_What is required_:
Find the string "Table" in the entries and copy each line that has it.

(Records contained in a dataset)
------
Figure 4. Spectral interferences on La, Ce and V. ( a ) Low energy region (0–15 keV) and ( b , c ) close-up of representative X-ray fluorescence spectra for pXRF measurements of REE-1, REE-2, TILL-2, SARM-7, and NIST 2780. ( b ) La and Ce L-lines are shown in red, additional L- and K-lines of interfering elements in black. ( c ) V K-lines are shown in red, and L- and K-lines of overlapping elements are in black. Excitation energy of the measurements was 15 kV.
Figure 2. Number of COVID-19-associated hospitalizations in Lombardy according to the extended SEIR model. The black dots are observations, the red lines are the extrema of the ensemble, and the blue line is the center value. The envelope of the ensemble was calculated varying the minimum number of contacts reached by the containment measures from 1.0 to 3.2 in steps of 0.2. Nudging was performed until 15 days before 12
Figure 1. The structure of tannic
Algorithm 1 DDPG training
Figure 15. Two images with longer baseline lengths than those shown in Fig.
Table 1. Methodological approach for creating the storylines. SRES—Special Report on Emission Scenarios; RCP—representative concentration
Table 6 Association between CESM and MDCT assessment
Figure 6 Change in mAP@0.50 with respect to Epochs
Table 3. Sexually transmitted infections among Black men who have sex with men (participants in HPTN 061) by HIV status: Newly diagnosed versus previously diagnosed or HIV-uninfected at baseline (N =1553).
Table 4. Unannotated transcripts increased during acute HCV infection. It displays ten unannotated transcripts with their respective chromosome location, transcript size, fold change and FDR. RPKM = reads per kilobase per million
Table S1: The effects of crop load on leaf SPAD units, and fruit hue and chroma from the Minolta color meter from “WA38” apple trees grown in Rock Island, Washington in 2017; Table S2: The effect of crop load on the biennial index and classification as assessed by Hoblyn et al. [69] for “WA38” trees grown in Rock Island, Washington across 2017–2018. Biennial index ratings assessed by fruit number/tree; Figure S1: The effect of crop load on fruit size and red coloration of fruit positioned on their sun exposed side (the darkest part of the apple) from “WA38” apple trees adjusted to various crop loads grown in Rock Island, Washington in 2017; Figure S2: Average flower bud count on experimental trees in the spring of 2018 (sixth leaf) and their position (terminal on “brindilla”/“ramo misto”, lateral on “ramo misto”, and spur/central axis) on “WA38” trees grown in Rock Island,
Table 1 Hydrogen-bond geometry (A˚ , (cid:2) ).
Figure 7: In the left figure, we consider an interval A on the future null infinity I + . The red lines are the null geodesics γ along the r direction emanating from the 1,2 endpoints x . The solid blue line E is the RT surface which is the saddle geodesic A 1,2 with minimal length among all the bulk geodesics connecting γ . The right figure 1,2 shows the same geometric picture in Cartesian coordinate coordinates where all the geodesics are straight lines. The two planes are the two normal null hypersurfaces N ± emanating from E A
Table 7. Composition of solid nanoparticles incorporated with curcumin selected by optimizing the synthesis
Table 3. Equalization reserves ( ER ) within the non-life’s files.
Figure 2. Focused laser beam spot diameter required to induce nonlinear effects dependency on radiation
------
_Final answer_:
Table 1. Methodological approach for creating the storylines. SRES—Special Report on Emission Scenarios; RCP—representative concentration
Table 6 Association between CESM and MDCT assessment
Table 3. Sexually transmitted infections among Black men who have sex with men (participants in HPTN 061) by HIV status: Newly diagnosed versus previously diagnosed or HIV-uninfected at baseline (N =1553).
Table 4. Unannotated transcripts increased during acute HCV infection. It displays ten unannotated transcripts with their respective chromosome location, transcript size, fold change and FDR. RPKM = reads per kilobase per million
Table S1: The effects of crop load on leaf SPAD units, and fruit hue and chroma from the Minolta color meter from “WA38” apple trees grown in Rock Island, Washington in 2017; Table S2: The effect of crop load on the biennial index and classification as assessed by Hoblyn et al. [69] for “WA38” trees grown in Rock Island, Washington across 2017–2018. Biennial index ratings assessed by fruit number/tree; Figure S1: The effect of crop load on fruit size and red coloration of fruit positioned on their sun exposed side (the darkest part of the apple) from “WA38” apple trees adjusted to various crop loads grown in Rock Island, Washington in 2017; Figure S2: Average flower bud count on experimental trees in the spring of 2018 (sixth leaf) and their position (terminal on “brindilla”/“ramo misto”, lateral on “ramo misto”, and spur/central axis) on “WA38” trees grown in Rock Island,
Table 1 Hydrogen-bond geometry (A˚ , (cid:2) ).
Table 7. Composition of solid nanoparticles incorporated with curcumin selected by optimizing the synthesis
Table 3. Equalization reserves ( ER ) within the non-life’s files.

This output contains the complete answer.